The matter is remanded to the trial court to allow the Board to make its section 25137 case, and for the trial court to resolve the matter consistent with the discussion in the General Motors and Microsoft cases.



NOT TO BE PUBLISHED IN OFFICIAL REPORTS.



BOREN, P.J.



We concur:



DOI TODD, J.



ASHMANN-GERST, J.



Publication Courtesy of California attorney directory.



Analysis and review provided by Oceanside Property line Lawyers.







[1] Unless otherwise indicated, all statutory references are to the Revenue and Taxation Code.



California has adopted the Uniform Division of Income for Tax Purposes Act (UDITPA) (see Rev. & Tax. Code,  25120 et seq.), which it uses to determine what portion of a multistate companys corporate income it may tax.



[2] Redemption receipts constituted approximately 6 percent of the gross receipts factor. Direct sales of securities to third parties (not an issue before the Supreme Court) constituted approximately 4 percent of the gross receipts factor, and repos constituted approximately 90 percent of GMs total gross receipts at issue. (See General Motors, supra, 39 Cal.4th at p. 779.)



[3] It is apparent, however, that the Boards stated intention to also ask the trial court to determine whether GMs certificates of deposits constitute loans or sales for sale factor purposes is beyond the scope of the section 25137 remand. Just because the Supreme Court apparently declined to address the matter does not permit the Board to expand the scope of the remand to include that issue.





Description This is a franchise tax refund case involving General Motors Corporation and its affiliated corporations (collectively, GM). The case is before us pursuant to a remand from the Supreme Court in General Motors Corp. v.

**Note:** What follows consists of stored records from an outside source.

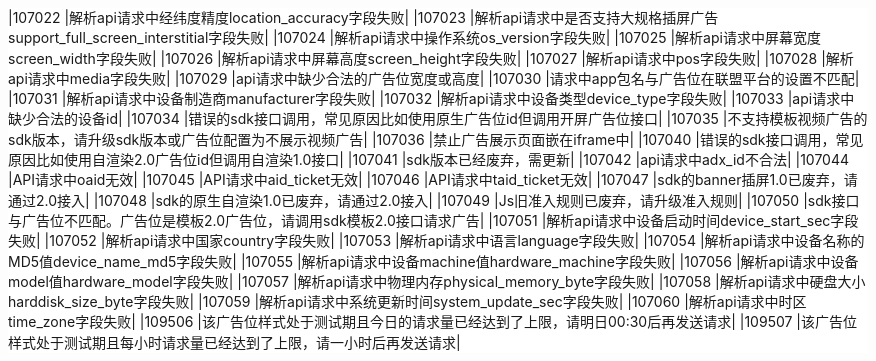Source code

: |107022	|解析api请求中经纬度精度location_accuracy字段失败|
|107023	|解析api请求中是否支持大规格插屏广告support_full_screen_interstitial字段失败|
|107024	|解析api请求中操作系统os_version字段失败|
|107025	|解析api请求中屏幕宽度screen_width字段失败|
|107026	|解析api请求中屏幕高度screen_height字段失败|
|107027	|解析api请求中pos字段失败|
|107028	|解析api请求中media字段失败|
|107029	|api请求中缺少合法的广告位宽度或高度|
|107030	|请求中app包名与广告位在联盟平台的设置不匹配|
|107031	|解析api请求中设备制造商manufacturer字段失败|
|107032	|解析api请求中设备类型device_type字段失败|
|107033	|api请求中缺少合法的设备id|
|107034	|错误的sdk接口调用，常见原因比如使用原生广告位id但调用开屏广告位接口|
|107035	|不支持模板视频广告的sdk版本，请升级sdk版本或广告位配置为不展示视频广告|
|107036	|禁止广告展示页面嵌在iframe中|
|107040	|错误的sdk接口调用，常见原因比如使用自渲染2.0广告位id但调用自渲染1.0接口|
|107041	|sdk版本已经废弃，需更新|
|107042	|api请求中adx_id不合法|
|107044	|API请求中oaid无效|
|107045	|API请求中aid_ticket无效|
|107046	|API请求中taid_ticket无效|
|107047	|sdk的banner插屏1.0已废弃，请通过2.0接入|
|107048	|sdk的原生自渲染1.0已废弃，请通过2.0接入|
|107049	|Js旧准入规则已废弃，请升级准入规则|
|107050	|sdk接口与广告位不匹配。广告位是模板2.0广告位，请调用sdk模板2.0接口请求广告|
|107051	|解析api请求中设备启动时间device_start_sec字段失败|
|107052	|解析api请求中国家country字段失败|
|107053	|解析api请求中语言language字段失败|
|107054	|解析api请求中设备名称的MD5值device_name_md5字段失败|
|107055	|解析api请求中设备machine值hardware_machine字段失败|
|107056	|解析api请求中设备model值hardware_model字段失败|
|107057	|解析api请求中物理内存physical_memory_byte字段失败|
|107058	|解析api请求中硬盘大小harddisk_size_byte字段失败|
|107059	|解析api请求中系统更新时间system_update_sec字段失败|
|107060	|解析api请求中时区time_zone字段失败|
|109506	|该广告位样式处于测试期且今日的请求量已经达到了上限，请明日00:30后再发送请求|
|109507	|该广告位样式处于测试期且每小时请求量已经达到了上限，请一小时后再发送请求|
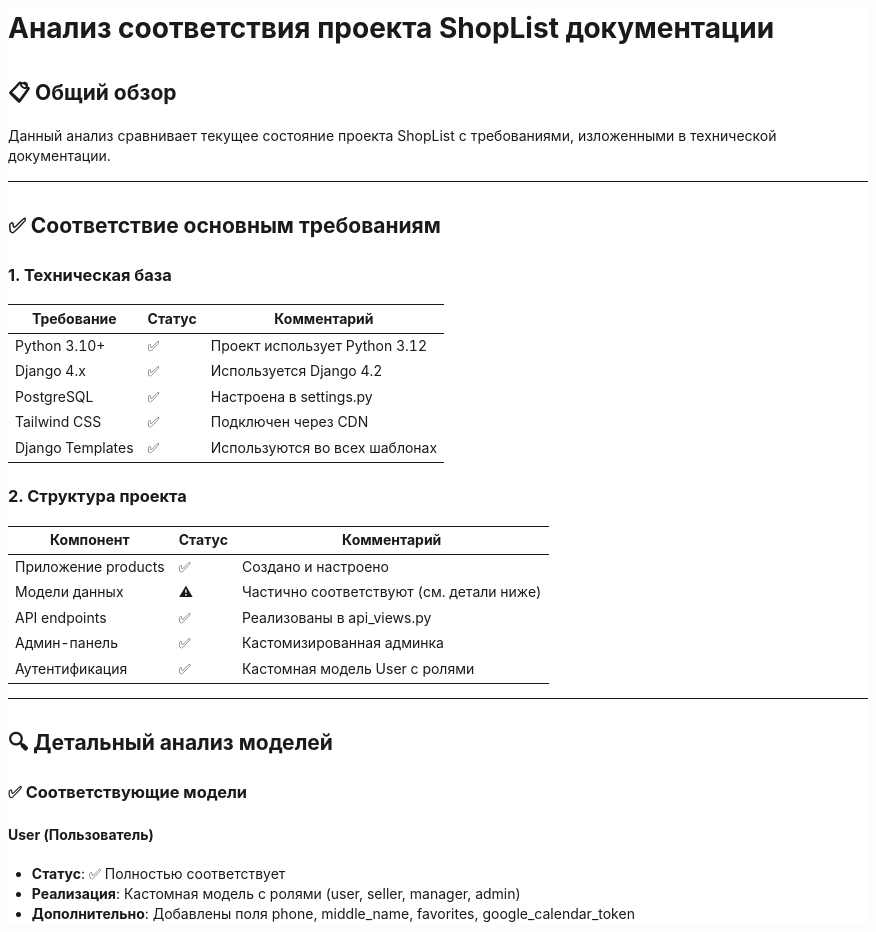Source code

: # Анализ соответствия проекта ShopList документации

## 📋 Общий обзор

Данный анализ сравнивает текущее состояние проекта ShopList с требованиями, изложенными в технической документации.

---

## ✅ Соответствие основным требованиям

### 1. Техническая база

| Требование | Статус | Комментарий |
|------------|--------|-------------|
| Python 3.10+ | ✅ | Проект использует Python 3.12 |
| Django 4.x | ✅ | Используется Django 4.2 |
| PostgreSQL | ✅ | Настроена в settings.py |
| Tailwind CSS | ✅ | Подключен через CDN |
| Django Templates | ✅ | Используются во всех шаблонах |

### 2. Структура проекта

| Компонент | Статус | Комментарий |
|-----------|--------|-------------|
| Приложение products | ✅ | Создано и настроено |
| Модели данных | ⚠️ | Частично соответствуют (см. детали ниже) |
| API endpoints | ✅ | Реализованы в api_views.py |
| Админ-панель | ✅ | Кастомизированная админка |
| Аутентификация | ✅ | Кастомная модель User с ролями |

---

## 🔍 Детальный анализ моделей

### ✅ Соответствующие модели

#### User (Пользователь)
- **Статус**: ✅ Полностью соответствует
- **Реализация**: Кастомная модель с ролями (user, seller, manager, admin)
- **Дополнительно**: Добавлены поля phone, middle_name, favorites, google_calendar_token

Franchise Tax Bd. (2006) 39 Cal.4th 773 (hereinafter, General Motors), which affirmed in part and reversed in part the judgment of this court and remand[ed] the case for further proceedings consistent with the discussion herein and in Microsoft Corporation [v. Franchise Tax Bd. (2006)] 39 Cal.4th 750 [hereinafter, Microsoft] (General Motors, at p. 793), which was the companion case to the case herein. The matter is remanded to the trial court to allow the Board to make its section 25137 case, and for the trial court to resolve the matter consistent with the discussion in the General Motors and Microsoft cases.